* [Stated problem]:
Could you give the rows again from the line containing "scientific name: Lycaena phlaeas" down through the end of the rows, substituting "vernacular name" for "common name" and leaving everything else unchanged?

Dataset records:
★ ★ ★ ★ ★

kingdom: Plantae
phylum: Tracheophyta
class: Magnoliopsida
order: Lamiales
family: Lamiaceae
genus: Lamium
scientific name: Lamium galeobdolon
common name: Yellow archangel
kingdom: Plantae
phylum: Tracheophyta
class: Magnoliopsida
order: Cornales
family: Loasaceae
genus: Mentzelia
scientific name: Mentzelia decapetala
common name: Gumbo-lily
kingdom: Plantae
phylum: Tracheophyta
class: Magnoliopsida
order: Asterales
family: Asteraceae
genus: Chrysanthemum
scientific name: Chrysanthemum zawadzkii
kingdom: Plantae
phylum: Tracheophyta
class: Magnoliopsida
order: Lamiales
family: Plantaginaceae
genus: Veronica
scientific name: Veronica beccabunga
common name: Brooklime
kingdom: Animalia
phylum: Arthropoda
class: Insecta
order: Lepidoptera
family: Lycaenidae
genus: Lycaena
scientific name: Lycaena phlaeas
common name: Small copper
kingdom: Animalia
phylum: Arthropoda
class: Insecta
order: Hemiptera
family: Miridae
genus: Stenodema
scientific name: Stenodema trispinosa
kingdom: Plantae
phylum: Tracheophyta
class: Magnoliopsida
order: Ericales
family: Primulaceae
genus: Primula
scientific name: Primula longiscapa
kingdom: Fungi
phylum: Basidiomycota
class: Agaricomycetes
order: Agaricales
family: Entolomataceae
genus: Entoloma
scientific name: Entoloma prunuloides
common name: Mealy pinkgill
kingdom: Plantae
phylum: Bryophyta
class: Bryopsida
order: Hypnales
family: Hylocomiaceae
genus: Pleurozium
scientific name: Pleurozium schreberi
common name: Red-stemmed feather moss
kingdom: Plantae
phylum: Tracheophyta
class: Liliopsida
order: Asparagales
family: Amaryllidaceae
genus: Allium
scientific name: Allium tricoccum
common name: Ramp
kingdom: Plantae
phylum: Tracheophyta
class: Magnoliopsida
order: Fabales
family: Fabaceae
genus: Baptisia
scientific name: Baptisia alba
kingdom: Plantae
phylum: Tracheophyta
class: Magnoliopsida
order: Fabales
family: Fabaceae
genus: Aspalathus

★ ★ ★ ★ ★

* [Solution to this problem]:
scientific name: Lycaena phlaeas
vernacular name: Small copper
kingdom: Animalia
phylum: Arthropoda
class: Insecta
order: Hemiptera
family: Miridae
genus: Stenodema
scientific name: Stenodema trispinosa
kingdom: Plantae
phylum: Tracheophyta
class: Magnoliopsida
order: Ericales
family: Primulaceae
genus: Primula
scientific name: Primula longiscapa
kingdom: Fungi
phylum: Basidiomycota
class: Agaricomycetes
order: Agaricales
family: Entolomataceae
genus: Entoloma
scientific name: Entoloma prunuloides
vernacular name: Mealy pinkgill
kingdom: Plantae
phylum: Bryophyta
class: Bryopsida
order: Hypnales
family: Hylocomiaceae
genus: Pleurozium
scientific name: Pleurozium schreberi
vernacular name: Red-stemmed feather moss
kingdom: Plantae
phylum: Tracheophyta
class: Liliopsida
order: Asparagales
family: Amaryllidaceae
genus: Allium
scientific name: Allium tricoccum
vernacular name: Ramp
kingdom: Plantae
phylum: Tracheophyta
class: Magnoliopsida
order: Fabales
family: Fabaceae
genus: Baptisia
scientific name: Baptisia alba
kingdom: Plantae
phylum: Tracheophyta
class: Magnoliopsida
order: Fabales
family: Fabaceae
genus: Aspalathus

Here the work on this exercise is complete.